(What to produce)
In the entries below, find the string "height" and return each line holding it.

═══ Extracted records ═══

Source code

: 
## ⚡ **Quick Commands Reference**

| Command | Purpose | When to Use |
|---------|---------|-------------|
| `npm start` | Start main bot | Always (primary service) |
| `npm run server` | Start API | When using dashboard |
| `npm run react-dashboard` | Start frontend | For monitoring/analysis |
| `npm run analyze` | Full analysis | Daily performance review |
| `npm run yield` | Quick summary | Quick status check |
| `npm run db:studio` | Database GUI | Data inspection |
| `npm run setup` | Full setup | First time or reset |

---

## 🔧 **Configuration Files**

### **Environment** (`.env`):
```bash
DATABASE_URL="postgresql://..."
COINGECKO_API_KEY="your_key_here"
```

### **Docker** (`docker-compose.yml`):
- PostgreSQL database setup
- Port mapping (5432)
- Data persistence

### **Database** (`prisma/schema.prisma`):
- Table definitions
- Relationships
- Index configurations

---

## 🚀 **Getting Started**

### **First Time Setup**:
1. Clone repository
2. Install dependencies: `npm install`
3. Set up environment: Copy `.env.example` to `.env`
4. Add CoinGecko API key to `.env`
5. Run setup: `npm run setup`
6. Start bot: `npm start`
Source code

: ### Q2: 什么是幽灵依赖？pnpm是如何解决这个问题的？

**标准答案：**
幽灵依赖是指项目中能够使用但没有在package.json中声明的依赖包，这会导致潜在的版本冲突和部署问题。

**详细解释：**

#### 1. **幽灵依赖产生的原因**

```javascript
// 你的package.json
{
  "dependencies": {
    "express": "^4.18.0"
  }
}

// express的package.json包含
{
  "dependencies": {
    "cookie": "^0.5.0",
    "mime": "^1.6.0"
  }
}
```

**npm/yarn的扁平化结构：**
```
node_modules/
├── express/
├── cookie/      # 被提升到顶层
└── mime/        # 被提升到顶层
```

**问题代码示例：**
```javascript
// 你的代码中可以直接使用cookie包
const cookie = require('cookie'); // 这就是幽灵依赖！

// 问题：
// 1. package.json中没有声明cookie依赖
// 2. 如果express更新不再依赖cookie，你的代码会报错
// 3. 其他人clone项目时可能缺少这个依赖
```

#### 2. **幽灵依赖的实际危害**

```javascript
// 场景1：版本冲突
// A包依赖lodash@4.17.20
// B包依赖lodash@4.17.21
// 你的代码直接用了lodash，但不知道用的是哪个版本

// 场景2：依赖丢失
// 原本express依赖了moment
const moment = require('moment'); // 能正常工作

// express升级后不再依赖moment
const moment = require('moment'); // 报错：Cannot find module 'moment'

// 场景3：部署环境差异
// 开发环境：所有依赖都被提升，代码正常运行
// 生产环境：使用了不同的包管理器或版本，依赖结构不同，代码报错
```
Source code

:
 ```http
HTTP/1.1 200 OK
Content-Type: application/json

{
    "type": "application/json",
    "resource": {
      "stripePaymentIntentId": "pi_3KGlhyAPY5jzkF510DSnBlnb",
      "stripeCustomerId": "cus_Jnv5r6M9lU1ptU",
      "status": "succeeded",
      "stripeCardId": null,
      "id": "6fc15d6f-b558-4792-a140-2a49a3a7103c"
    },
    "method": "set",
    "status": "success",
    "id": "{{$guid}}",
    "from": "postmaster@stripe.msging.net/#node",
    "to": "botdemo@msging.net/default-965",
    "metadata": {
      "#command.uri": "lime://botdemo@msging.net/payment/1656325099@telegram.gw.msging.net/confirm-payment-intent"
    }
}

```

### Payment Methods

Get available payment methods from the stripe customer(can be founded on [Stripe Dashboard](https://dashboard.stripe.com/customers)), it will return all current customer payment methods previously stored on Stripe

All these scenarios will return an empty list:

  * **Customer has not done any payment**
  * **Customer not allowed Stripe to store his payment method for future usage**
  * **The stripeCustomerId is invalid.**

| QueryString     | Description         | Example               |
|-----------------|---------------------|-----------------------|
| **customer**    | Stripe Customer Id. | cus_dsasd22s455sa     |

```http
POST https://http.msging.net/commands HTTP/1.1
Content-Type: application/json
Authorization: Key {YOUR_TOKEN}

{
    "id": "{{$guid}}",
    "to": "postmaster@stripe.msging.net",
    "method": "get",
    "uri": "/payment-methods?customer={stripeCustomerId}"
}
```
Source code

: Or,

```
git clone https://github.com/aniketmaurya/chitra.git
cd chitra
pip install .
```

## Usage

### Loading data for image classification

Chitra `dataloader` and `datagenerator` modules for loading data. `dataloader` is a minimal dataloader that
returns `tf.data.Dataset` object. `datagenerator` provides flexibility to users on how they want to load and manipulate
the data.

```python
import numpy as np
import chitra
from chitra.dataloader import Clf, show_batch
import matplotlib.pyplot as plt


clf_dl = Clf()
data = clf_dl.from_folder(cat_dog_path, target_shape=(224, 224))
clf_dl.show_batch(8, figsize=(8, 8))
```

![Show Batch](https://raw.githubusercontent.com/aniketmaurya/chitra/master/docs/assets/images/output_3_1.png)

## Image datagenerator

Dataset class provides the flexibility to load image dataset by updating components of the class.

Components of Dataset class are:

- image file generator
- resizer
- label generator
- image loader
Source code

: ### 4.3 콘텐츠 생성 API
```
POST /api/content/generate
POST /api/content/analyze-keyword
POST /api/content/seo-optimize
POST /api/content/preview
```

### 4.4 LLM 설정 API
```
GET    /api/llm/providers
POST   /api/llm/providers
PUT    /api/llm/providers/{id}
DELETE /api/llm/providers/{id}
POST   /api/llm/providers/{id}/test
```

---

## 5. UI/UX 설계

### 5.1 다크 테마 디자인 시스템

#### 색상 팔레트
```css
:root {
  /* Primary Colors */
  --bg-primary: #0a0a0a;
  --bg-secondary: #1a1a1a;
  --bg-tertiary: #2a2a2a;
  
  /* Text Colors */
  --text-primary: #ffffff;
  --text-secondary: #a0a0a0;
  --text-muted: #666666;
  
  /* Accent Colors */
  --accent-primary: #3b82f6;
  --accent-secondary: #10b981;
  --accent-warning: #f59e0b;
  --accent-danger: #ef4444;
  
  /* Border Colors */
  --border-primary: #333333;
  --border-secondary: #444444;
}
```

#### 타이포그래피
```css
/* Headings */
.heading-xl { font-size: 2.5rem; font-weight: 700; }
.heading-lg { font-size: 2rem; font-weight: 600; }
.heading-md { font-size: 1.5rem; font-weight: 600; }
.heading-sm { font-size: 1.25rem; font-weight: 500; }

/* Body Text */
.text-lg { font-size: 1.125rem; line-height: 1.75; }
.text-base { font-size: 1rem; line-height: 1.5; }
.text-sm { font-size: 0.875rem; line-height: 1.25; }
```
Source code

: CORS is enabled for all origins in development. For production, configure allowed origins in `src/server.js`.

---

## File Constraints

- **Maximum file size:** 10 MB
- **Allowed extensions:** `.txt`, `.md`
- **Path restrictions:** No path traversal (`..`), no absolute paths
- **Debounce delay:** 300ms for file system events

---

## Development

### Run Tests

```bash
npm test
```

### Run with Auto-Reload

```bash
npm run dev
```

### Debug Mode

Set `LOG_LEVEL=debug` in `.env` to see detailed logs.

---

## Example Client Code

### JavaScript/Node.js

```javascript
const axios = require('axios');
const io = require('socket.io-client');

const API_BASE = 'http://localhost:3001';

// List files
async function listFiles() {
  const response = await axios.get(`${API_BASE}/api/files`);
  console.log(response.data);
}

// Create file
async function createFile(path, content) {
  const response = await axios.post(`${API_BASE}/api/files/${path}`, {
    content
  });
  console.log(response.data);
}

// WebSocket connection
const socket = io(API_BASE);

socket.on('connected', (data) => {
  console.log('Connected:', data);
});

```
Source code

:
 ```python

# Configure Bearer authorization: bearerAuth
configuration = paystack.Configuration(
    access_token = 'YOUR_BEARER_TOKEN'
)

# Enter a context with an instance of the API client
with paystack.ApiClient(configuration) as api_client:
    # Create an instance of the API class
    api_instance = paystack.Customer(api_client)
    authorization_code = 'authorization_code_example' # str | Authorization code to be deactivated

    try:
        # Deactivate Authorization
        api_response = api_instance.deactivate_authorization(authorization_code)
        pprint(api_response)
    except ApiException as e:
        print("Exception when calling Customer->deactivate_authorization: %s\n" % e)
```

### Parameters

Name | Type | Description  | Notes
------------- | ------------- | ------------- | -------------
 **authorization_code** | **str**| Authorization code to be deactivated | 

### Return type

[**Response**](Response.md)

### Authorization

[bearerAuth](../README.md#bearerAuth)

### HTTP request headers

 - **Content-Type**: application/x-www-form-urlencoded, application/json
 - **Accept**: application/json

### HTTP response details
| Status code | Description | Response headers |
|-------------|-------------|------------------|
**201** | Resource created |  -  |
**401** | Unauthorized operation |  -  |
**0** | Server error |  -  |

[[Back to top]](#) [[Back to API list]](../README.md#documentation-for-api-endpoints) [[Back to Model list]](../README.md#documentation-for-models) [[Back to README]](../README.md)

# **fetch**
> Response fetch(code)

═══

(Solution below)
.text-lg { font-size: 1.125rem; line-height: 1.75; }
.text-base { font-size: 1rem; line-height: 1.5; }
.text-sm { font-size: 0.875rem; line-height: 1.25; }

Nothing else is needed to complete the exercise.